It’s just as well that we don’t believe in fair trials because we damned sure don’t have them. The presumption of innocence is now the presumption of guilt. The burden of proof is a travesty because the proof is often lies. Guilt beyond a reasonable doubt means if he probably did it, then let’s get him off the streets.

At any rate, the lawyers ran for the hills and Gardy had no one. It’s a commentary, sad or otherwise, on my reputation that I soon got the phone call. In this end of the state, it is now well known in legal circles that if you can’t find anybody else, call Sebastian Rudd. He’ll defend anybody!

When Gardy was arrested, a mob showed up outside the jail and screamed for justice. When the police perp‑walked him to a van for the ride to the courthouse, the mob cursed him and threw tomatoes and rocks. This was thoroughly reported by the local newspaper and even made the City’s evening news (there is no network station based in Milo, only a low‑end cable outfit). I howled for a change of venue, pleaded with the judge to move the trial at least a hundred miles away so we could hopefully find some jurors who hadn’t thrown stuff at the kid, or at the least cursed him over dinner. But we were denied. All of my pretrial motions were denied.

Again, the town wants justice. The town wants closure.
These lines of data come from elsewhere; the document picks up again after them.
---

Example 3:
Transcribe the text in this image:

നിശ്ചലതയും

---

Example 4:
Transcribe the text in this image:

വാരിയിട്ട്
There is no mob to greet me and my van as we pull in to a short driveway behind the courthouse, but some of the usual actors are here. They huddle behind a police barricade not far away and hold their sad signs that say such clever things as “Hang the Baby Killer,” and “Satan Is Waiting,” and “Crud Rudd out of Milo!” There are about a dozen of these pathetic souls, just waiting to jeer at me and, more important, to show their hatred to Gardy, who will arrive at the same place in about five minutes. During the early days of the trial, this little crowd attracted cameras and a few of these people made it into the newspapers, along with their signs. This, of course, encouraged them and they’ve been here every morning since. Fat Susie holds the “Crud Rudd” sign and looks like she wants to shoot me. Bullet Bob claims to be a relative of one of the dead girls and was quoted as saying something to the effect that a trial was a waste of time.

He was right about that, I’m afraid.

When the van stops, Partner hurries around to my door, where he’s met by three young deputies about his size. I step out and am properly shielded, then I’m whisked into the rear door of the courthouse as Bullet Bob calls me a whore. Another safe entry. I’m not aware of any case in modern times in which a criminal defense attorney was gunned down while entering a courthouse in the middle of a trial. Nevertheless, I have resigned myself to the likelihood that I could well be the first.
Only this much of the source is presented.